• Work order: Filter the records, keeping every line that has the string "weight".

• Supplied material:
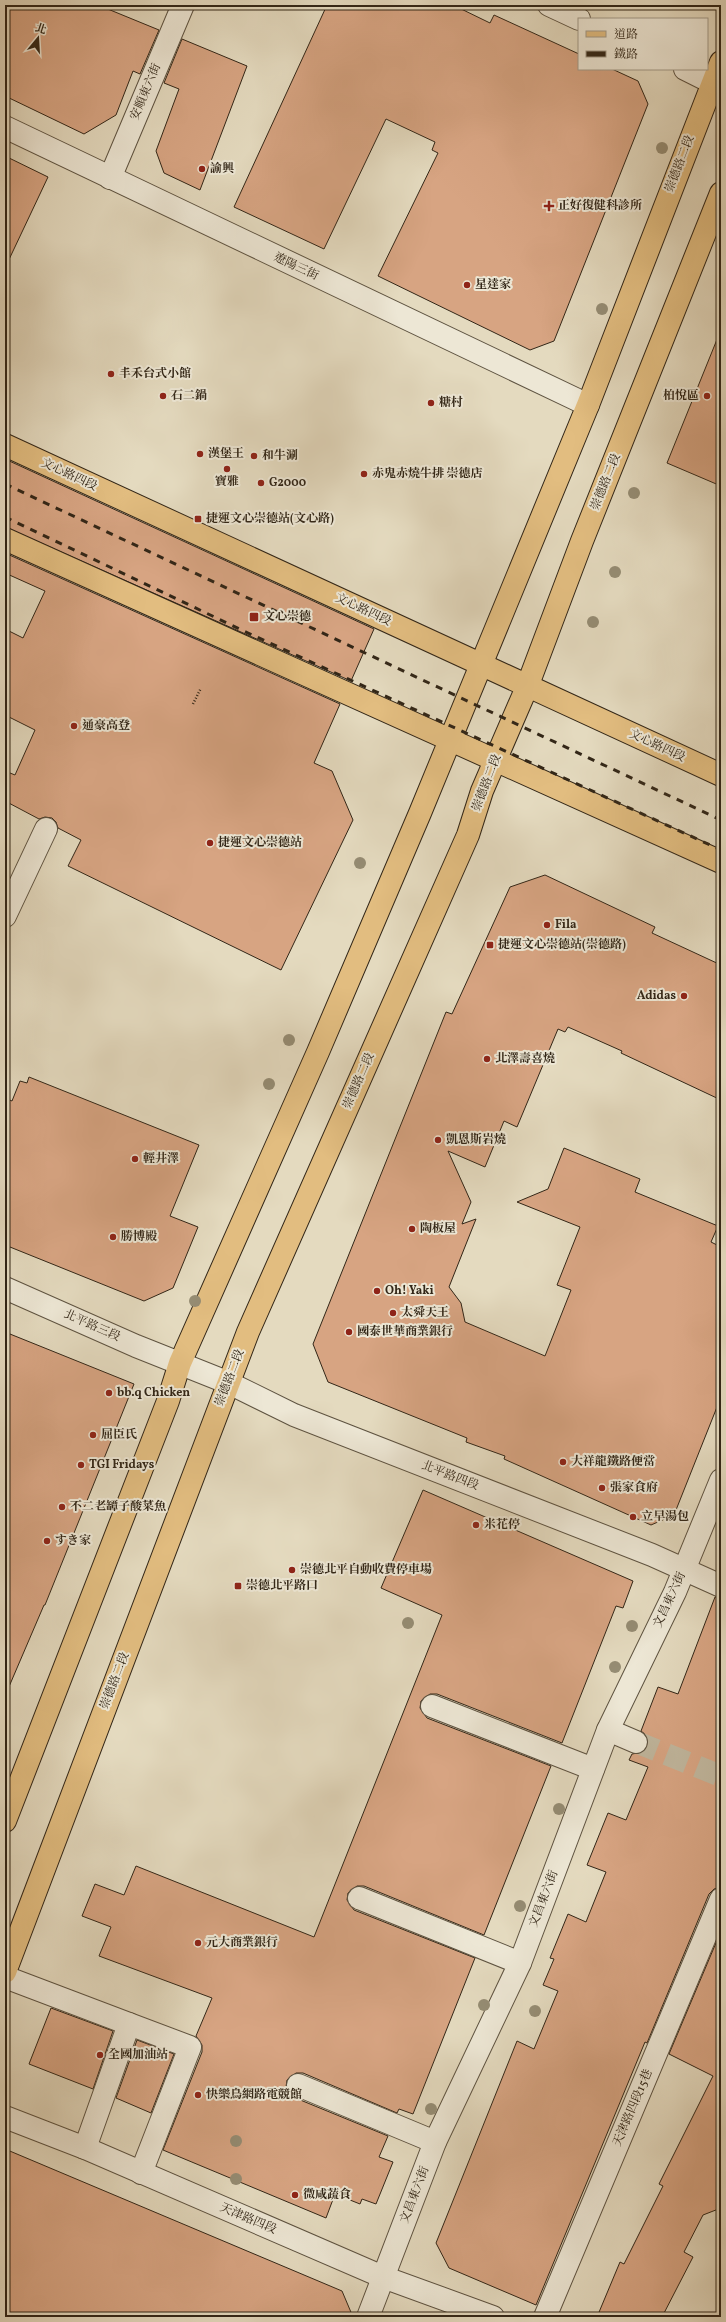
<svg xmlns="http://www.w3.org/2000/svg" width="726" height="2322" font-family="Vollkorn,'Noto Serif TC','Noto Serif JP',serif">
	<rect width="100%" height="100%" fill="#e4dabf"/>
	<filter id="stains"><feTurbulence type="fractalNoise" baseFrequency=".005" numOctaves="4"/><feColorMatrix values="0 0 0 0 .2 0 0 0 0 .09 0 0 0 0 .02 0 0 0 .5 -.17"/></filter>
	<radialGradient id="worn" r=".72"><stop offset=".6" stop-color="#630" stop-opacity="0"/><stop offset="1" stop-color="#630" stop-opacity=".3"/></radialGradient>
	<!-- building -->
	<g fill="#d7a482" stroke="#322617">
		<polygon points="5,5 98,5 159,30 140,74 133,71 116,115 84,134 5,96"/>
		<polygon points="327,5 453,5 490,23 494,15 579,54 579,69 612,69 638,81 648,104 554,341 530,350 378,276 438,153 432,150 435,142 386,119 324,249 234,207"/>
		<polygon points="182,39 247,66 200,190 164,173 156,151 179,89 164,83"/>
		<polygon points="5,156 48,177 5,268"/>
		<polygon points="720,332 721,332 721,486 667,463"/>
		<polygon points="5,459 374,629 351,681 5,527"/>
		<polygon points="5,553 340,704 314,763 332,771 353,820 281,970 68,866 81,840 58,828 56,822 52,818 45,817 39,819 5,801 5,771 15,775 35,730 5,715 5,629 23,638 45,591 5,573"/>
		<polygon points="545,875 655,927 652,933 721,965 721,1100 621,1053 622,1051 568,1027 565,1032 558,1029 517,1127 504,1121 485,1167 448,1151 471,1202 462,1224 476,1219 449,1287 461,1303 465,1322 545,1356 571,1290 557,1285 580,1227 517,1202 548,1189 564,1148 640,1179 635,1192 718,1226 711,1242 721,1247 721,1397 674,1515 651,1525 504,1459 505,1456 466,1442 467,1438 328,1382 313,1344 446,1012 452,1014 510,887"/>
		<polygon points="29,1077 199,1145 170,1216 198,1227 173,1288 144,1301 5,1245 5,1098 12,1101 20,1081 27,1083"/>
		<polygon points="5,1332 134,1384 45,1605 44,1605 5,1696"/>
		<polygon points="423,1490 633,1581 623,1608 616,1606 562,1743 437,1694 430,1694 421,1701 420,1708 427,1718 551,1766 484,1935 364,1886 357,1886 348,1893 347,1900 354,1910 475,1958 413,2114 399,2109 397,2113 303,2073 296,2073 287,2080 286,2087 293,2097 388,2136 379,2157 393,2162 376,2204 362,2199 360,2204 335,2194 326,2218 163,2150 202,2052 202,2045 196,2036 212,1998 99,1956 111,1927 82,1916 95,1884 124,1895 136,1866 314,1937 442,1615 381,1588"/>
		<polygon points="715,1597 721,1598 721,1887 714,1889 709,1894 647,2043 645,2042 536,2305 449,2268 436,2243 517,2041 534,2049 558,1991 543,1985 554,1959 550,1958 568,1914 586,1922 606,1872 587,1865 608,1813 626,1820 648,1767 629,1760 632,1754 643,1752 648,1747 646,1735 641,1731 658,1687 678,1694"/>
		<polygon points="721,1931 721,2208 703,2215 684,2252 693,2257 662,2317 597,2317 620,2262 624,2264 663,2186 659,2184 713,2076 669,2054"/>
		<polygon points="51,2008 113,2031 93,2089 29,2064"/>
		<polygon points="137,2040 174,2054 151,2113 116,2098"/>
		<polygon points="5,2149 342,2291 353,2317 5,2317"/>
	</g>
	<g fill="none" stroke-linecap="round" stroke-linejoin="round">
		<!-- minor-tunnel -->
		<polyline stroke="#c0b69d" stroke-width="22" stroke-dasharray="22 11" stroke-linecap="butt" points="636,1742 721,1776"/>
		<!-- minor casing -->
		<g stroke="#5e5341" stroke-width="24">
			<g id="minor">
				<polyline points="549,5 579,19"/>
				<polyline points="685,69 721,87"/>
				<polyline points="5,127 588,405"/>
				<polyline points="110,178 183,5"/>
				<polyline points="5,916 46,829"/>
				<polyline points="5,1288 136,1346 229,1383 294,1415 652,1555 721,1586"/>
				<polyline points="432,1706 593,1769"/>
				<polyline points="608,1730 636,1742"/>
				<polyline points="359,1898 520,1963"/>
				<polyline points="5,1977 129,2024 85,2148"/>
				<polyline points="129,2024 190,2047 141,2173"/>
				<polyline points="298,2085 435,2142"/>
				<polyline points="5,2117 85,2148 383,2277 493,2317"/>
				<polyline points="368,2317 435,2142 520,1963 608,1730 675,1592 721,1480"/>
				<polyline points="545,2317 721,1899"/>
			</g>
		</g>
		<!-- major casing -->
		<g stroke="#322617" stroke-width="24">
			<g id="major">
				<polyline points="5,445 721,775"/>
				<polyline points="5,539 721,862"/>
				<polyline points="5,1821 168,1401 180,1363 318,1052 420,813 588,405 721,62"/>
				<polyline points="5,1972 248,1332 468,835 482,791 527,687 582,541 721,193"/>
			</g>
		</g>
		<!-- path -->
		<polyline stroke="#322617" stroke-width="2.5" stroke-dasharray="1 2" stroke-linecap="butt" points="193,704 201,688"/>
		<!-- minor -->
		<use href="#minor" stroke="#ede7d5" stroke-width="22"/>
		<!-- major -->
		<use href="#major" stroke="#e2bd80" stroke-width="22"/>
		<!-- rail -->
		<g stroke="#322617" stroke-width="3" stroke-dasharray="7 7" stroke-linecap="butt">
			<polyline points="5,484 721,820"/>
			<polyline points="5,517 248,633 721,850"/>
		</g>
	</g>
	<!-- trees -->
	<g fill="#958c73">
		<circle cx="662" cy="148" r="6"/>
		<circle cx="602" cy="309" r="6"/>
		<circle cx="634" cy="493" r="6"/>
		<circle cx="615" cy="572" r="6"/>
		<circle cx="593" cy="622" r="6"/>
		<circle cx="360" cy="863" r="6"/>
		<circle cx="289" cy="1040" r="6"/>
		<circle cx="269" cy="1084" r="6"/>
		<circle cx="195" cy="1301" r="6"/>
		<circle cx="408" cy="1623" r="6"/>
		<circle cx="632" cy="1626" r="6"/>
		<circle cx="615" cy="1667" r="6"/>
		<circle cx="559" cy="1809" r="6"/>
		<circle cx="520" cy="1906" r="6"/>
		<circle cx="484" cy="2005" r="6"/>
		<circle cx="535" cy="2011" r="6"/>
		<circle cx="431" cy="2109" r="6"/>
		<circle cx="236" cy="2141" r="6"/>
		<circle cx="236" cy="2179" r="6"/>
	</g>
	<!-- markers -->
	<g fill="#8f2418" stroke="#ede7d5" stroke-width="1.5">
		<circle cx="202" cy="169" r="4"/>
		<path d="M547 200h4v4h4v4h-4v4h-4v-4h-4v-4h4z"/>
		<circle cx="467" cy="285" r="4"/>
		<circle cx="111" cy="374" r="4"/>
		<circle cx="163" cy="396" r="4"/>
		<circle cx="707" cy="396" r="4"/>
		<circle cx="431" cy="403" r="4"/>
		<circle cx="200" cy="454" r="4"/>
		<circle cx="254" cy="456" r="4"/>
		<circle cx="227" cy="469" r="4"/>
		<circle cx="364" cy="474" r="4"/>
		<circle cx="261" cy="483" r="4"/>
		<rect x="194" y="515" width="8" height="8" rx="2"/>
		<rect x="249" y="612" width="10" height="10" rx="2"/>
		<circle cx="74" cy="726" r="4"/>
		<circle cx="210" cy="843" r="4"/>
		<circle cx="547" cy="925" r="4"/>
		<rect x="486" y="941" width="8" height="8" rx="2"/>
		<circle cx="684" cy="996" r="4"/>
		<circle cx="487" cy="1059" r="4"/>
		<circle cx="438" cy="1140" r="4"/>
		<circle cx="135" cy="1159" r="4"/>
		<circle cx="412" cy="1229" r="4"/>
		<circle cx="113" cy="1237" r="4"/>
		<circle cx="377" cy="1291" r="4"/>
		<circle cx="393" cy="1313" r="4"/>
		<circle cx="349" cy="1332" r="4"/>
		<circle cx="109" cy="1393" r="4"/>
		<circle cx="93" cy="1435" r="4"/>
		<circle cx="563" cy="1462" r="4"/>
		<circle cx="81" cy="1465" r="4"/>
		<circle cx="602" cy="1488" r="4"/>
		<circle cx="62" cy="1507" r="4"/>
		<circle cx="633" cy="1517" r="4"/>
		<circle cx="476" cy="1525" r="4"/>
		<circle cx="47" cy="1541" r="4"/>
		<circle cx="292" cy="1570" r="4"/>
		<rect x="234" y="1582" width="8" height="8" rx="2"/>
		<circle cx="198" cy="1943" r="4"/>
		<circle cx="100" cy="2055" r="4"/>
		<circle cx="198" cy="2095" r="4"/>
		<circle cx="295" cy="2195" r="4"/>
	</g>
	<g text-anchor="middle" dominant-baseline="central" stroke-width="4" stroke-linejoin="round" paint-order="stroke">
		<!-- street labels -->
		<g font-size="12" fill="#322617" stroke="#ede7d5">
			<text transform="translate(146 92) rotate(-67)">安順東六街</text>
			<text transform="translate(680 164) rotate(-69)">崇德路二段</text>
			<text transform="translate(296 267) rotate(25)">遼陽三街</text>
			<text transform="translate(69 475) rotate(25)">文心路四段</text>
			<text transform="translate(606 482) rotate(-68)">崇德路二段</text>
			<text transform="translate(363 610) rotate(25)">文心路四段</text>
			<text transform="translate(657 746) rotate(25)">文心路四段</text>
			<text transform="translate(487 783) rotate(-69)">崇德路二段</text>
			<text transform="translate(359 1081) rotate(-66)">崇德路二段</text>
			<text transform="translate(92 1326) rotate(24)">北平路三段</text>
			<text transform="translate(230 1378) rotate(-69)">崇德路二段</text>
			<text transform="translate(450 1476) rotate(21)">北平路四段</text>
			<text transform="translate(670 1600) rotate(-65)">文昌東六街</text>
			<text transform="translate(115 1681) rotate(-69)">崇德路二段</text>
			<text transform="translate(544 1899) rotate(-69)">文昌東六街</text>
			<text transform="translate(633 2108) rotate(-67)">天津路四段15巷</text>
			<text transform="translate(415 2195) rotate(-69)">文昌東六街</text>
			<text transform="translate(248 2219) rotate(23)">天津路四段</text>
		</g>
		<!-- poi labels -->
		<g font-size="12" font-weight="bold" fill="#322617" stroke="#ede7d5" text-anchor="start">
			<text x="210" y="169">諭興</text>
			<text x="558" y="206">正好復健科診所</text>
			<text x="475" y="285">星達家</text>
			<text x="119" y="374">丰禾台式小館</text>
			<text x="171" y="396">石二鍋</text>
			<text x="699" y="396" text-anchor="end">柏悅區</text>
			<text x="439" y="403">糖村</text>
			<text x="208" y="454">漢堡王</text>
			<text x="262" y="456">和牛涮</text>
			<text x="372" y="474">赤鬼赤燒牛排 崇德店</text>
			<text x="227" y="482" text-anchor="middle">寶雅</text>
			<text x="269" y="483">G2000</text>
			<text x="206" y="519">捷運文心崇德站(文心路)</text>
			<text x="263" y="617">文心崇德</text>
			<text x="82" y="726">通豪高登</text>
			<text x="218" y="843">捷運文心崇德站</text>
			<text x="555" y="925">Fila</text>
			<text x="498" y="945">捷運文心崇德站(崇德路)</text>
			<text x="676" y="996" text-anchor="end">Adidas</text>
			<text x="495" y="1059">北澤壽喜燒</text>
			<text x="446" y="1140">凱恩斯岩燒</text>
			<text x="143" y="1159">輕井澤</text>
			<text x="420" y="1229">陶板屋</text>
			<text x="121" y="1237">勝博殿</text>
			<text x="385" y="1291">Oh! Yaki</text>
			<text x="401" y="1313">太舜天王</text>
			<text x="357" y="1332">國泰世華商業銀行</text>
			<text x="117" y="1393">bb.q Chicken</text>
			<text x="101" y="1435">屈臣氏</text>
			<text x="571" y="1462">大祥龍鐵路便當</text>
			<text x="89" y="1465">TGI Fridays</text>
			<text x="610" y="1488">張家食府</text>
			<text x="70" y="1507">不二老罈子酸菜魚</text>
			<text x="641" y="1517">立早湯包</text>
			<text x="484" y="1525">米花停</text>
			<text x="55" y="1541">すき家</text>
			<text x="300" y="1570">崇德北平自動收費停車場</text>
			<text x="246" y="1586">崇德北平路口</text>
			<text x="206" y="1943">元大商業銀行</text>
			<text x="108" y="2055">全國加油站</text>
			<text x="206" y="2095">快樂鳥網路電競館</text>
			<text x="303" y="2195">微咸蔬食</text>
		</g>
	</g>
	<!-- margin -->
	<rect width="726" height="2322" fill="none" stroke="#e4dabf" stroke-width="20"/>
	<rect x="6" y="6" width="714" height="2310" fill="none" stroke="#322617" stroke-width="2"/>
	<rect x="10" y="10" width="706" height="2302" fill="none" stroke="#322617"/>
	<!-- legend -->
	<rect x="578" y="18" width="130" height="52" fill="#ede7d5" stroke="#a29a89"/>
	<rect x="586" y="31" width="20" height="6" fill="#e2bd80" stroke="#a29a89"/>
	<text x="614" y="38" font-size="12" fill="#322617">道路</text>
	<rect x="586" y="51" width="20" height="6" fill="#322617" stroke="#a29a89"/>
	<text x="614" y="58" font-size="12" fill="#322617">鐵路</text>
	<!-- north arrow -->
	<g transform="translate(38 38) rotate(18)" stroke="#ede7d5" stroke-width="3" paint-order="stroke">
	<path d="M0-3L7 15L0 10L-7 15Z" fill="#322617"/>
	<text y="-6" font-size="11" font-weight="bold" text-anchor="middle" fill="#322617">北</text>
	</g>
	<rect width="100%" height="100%" filter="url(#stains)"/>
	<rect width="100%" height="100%" fill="url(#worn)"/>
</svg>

• Task output:
		<g font-size="12" font-weight="bold" fill="#322617" stroke="#ede7d5" text-anchor="start">
	<text y="-6" font-size="11" font-weight="bold" text-anchor="middle" fill="#322617">北</text>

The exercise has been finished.